### Task brief
Among the entries below, one stretch runs from the line that contains "ring dip: (703, 945)" through the line that contains "middle dip: (960, 1030)". Repeat that stretch exactly, ends included, and only that.

### Data for this exercise

*** Begin section ***

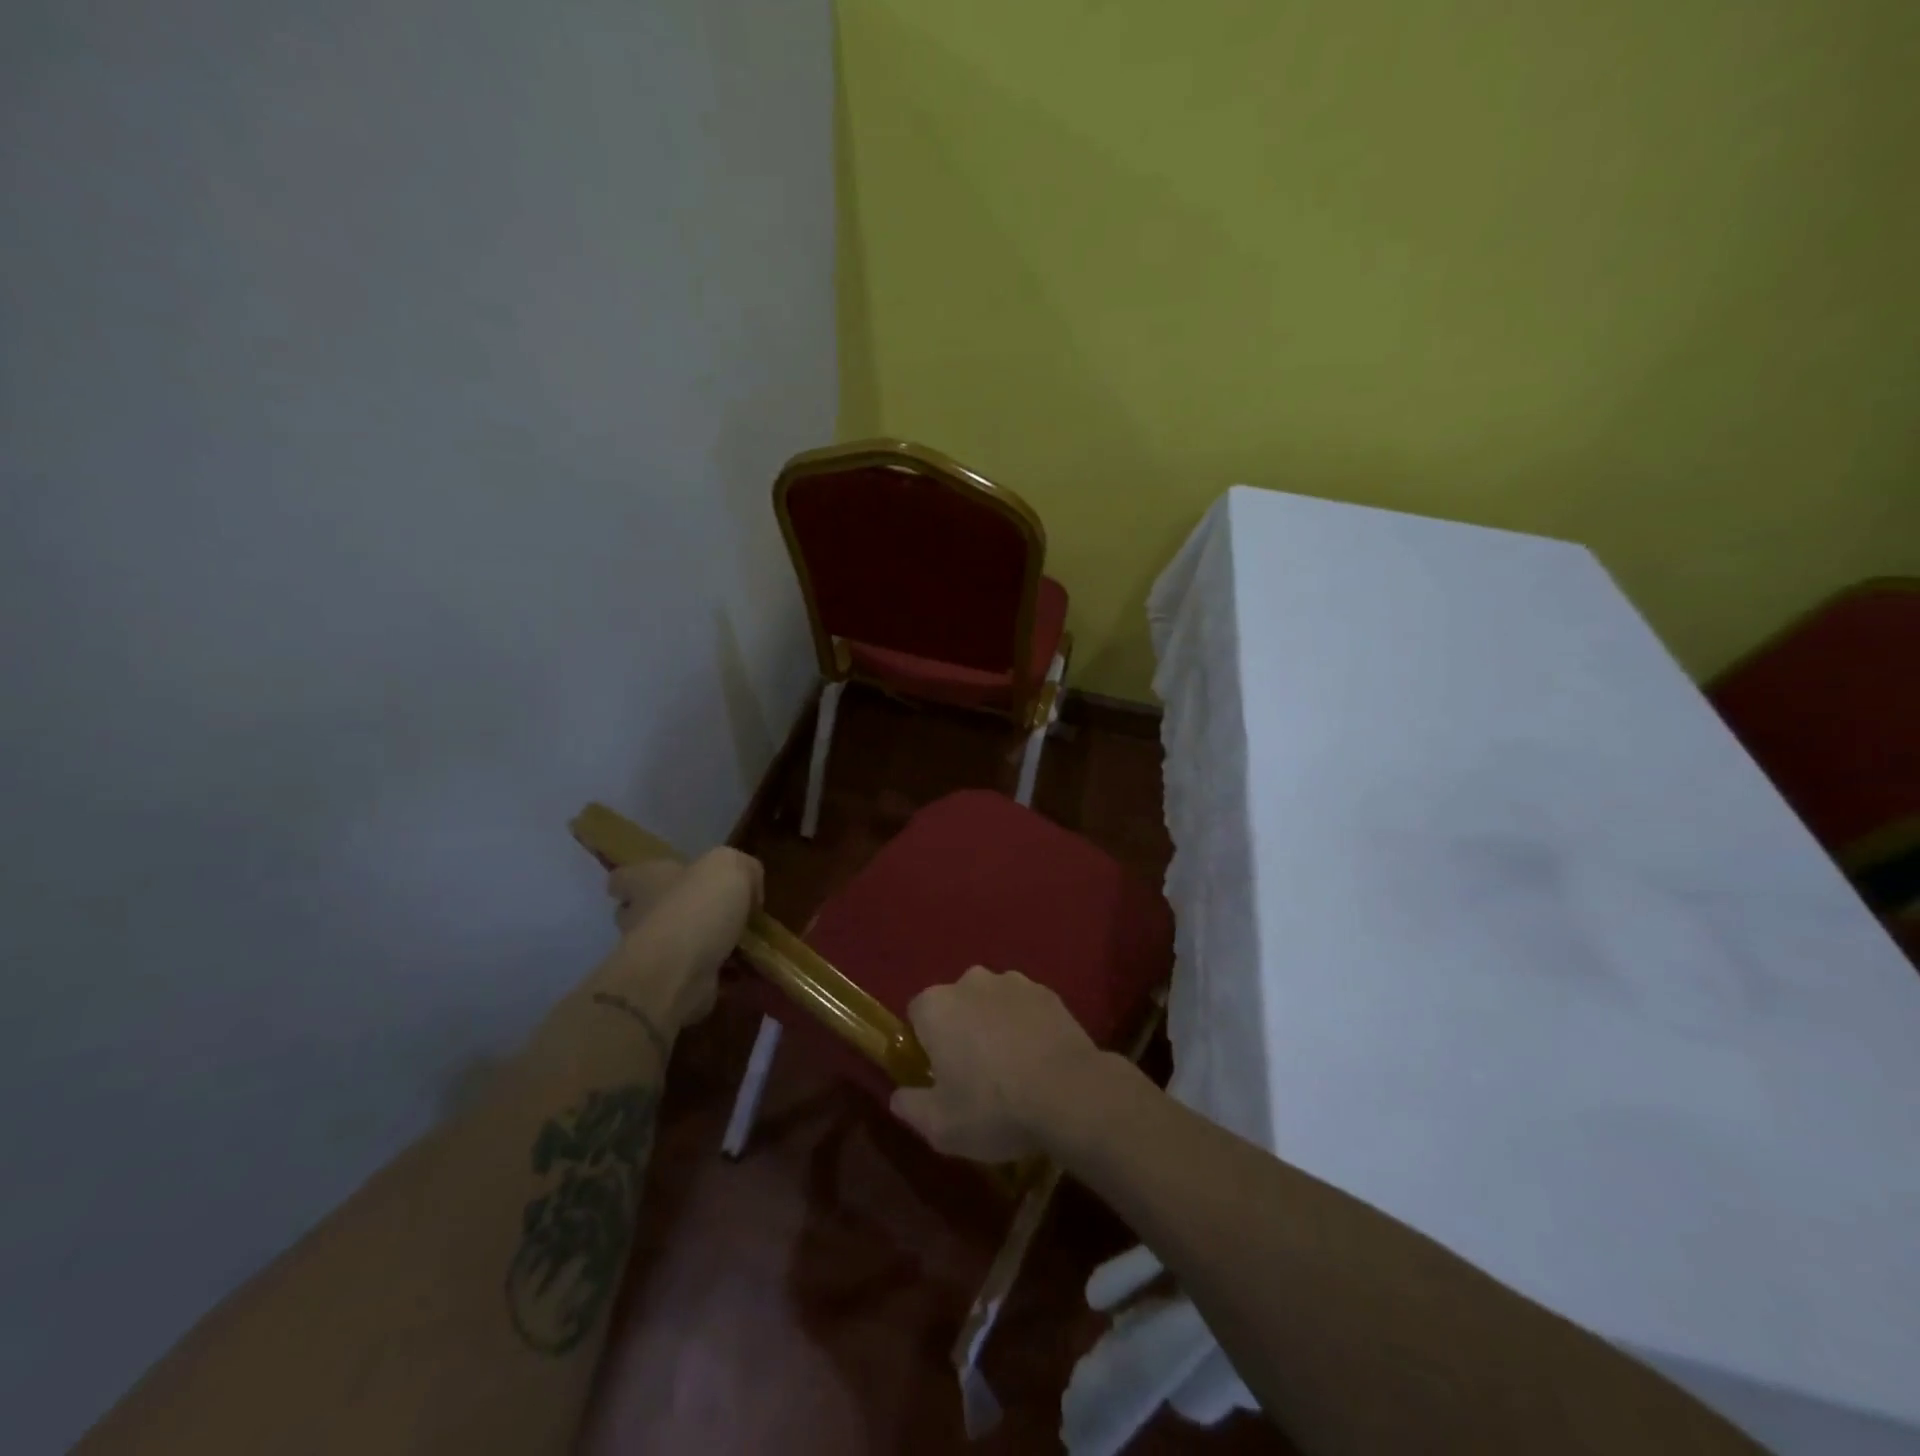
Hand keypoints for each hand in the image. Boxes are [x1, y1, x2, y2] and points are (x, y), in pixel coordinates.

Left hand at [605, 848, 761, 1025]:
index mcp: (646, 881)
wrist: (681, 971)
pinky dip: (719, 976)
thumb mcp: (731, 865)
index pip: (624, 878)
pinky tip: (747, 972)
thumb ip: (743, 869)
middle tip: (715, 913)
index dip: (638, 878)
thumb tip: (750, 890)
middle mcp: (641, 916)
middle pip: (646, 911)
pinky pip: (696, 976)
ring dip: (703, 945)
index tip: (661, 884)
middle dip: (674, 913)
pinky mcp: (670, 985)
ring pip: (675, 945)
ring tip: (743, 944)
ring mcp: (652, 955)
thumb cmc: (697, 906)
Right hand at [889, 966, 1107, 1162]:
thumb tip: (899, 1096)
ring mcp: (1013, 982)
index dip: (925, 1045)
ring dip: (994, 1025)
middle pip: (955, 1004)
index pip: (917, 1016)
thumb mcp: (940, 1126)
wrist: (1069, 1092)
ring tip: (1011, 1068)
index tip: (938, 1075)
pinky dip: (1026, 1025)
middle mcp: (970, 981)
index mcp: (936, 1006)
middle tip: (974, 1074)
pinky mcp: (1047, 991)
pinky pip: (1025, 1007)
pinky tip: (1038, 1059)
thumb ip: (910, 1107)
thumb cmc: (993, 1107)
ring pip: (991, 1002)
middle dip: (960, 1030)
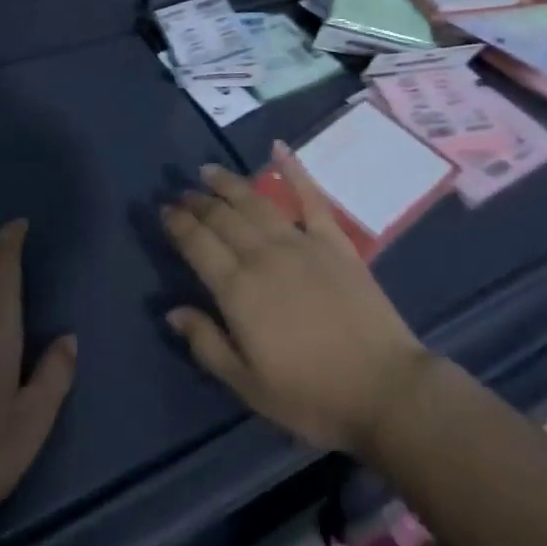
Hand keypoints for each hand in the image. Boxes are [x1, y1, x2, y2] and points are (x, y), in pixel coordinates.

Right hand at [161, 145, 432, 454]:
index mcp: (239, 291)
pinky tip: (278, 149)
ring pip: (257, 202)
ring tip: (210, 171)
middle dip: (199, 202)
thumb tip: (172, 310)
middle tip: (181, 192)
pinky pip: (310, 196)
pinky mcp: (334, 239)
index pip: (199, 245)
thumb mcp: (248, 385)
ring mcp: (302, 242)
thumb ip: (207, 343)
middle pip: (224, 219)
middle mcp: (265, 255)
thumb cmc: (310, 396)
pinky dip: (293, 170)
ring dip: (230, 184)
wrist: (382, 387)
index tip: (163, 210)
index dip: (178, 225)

*** End section ***
*** Begin section ***

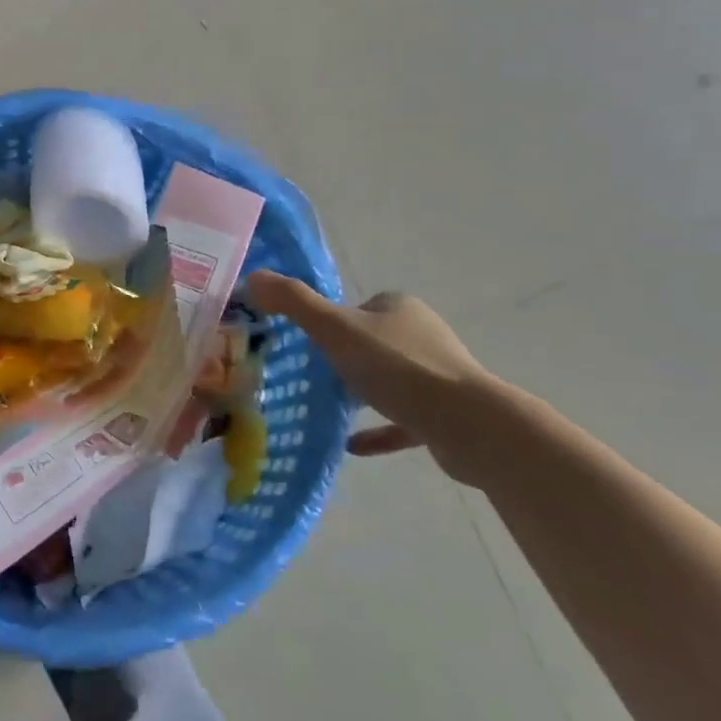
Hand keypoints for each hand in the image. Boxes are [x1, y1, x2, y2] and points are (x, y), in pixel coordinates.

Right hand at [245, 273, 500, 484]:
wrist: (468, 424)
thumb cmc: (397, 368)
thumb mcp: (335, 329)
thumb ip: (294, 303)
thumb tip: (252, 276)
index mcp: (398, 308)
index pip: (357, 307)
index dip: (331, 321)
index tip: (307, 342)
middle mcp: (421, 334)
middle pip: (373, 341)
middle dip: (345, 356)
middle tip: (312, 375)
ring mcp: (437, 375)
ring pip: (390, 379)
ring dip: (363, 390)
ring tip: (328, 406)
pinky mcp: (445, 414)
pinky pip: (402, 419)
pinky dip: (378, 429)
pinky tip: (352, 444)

*** End section ***

### Solution
ring dip: (703, 945)
index tip: (661, 884)
middle dip: (674, 913)
pinky mcp: (670, 985)
ring pip: (675, 945)
ring tip: (743, 944)
ring mcp: (652, 955)
thumb cmc: (697, 906)
Right hand at [889, 966, 1107, 1162]:
thumb tip: (899, 1096)
ring mcp: (1013, 982)
index dip: (925, 1045)
ring dip: (994, 1025)
middle pip: (955, 1004)
index pip: (917, 1016)
thumb mcp: (940, 1126)
wrist: (1069, 1092)
ring tip: (1011, 1068)
index tip: (938, 1075)
pinky dip: (1026, 1025)
middle mcp: (970, 981)
index mcp: (936, 1006)
middle tip: (974, 1074)
pinky mcp: (1047, 991)
pinky pip: (1025, 1007)
pinky tip: (1038, 1059)
thumb ip: (910, 1107)
thumb cmc: (993, 1107)
ring pip: (991, 1002)
middle dip: (960, 1030)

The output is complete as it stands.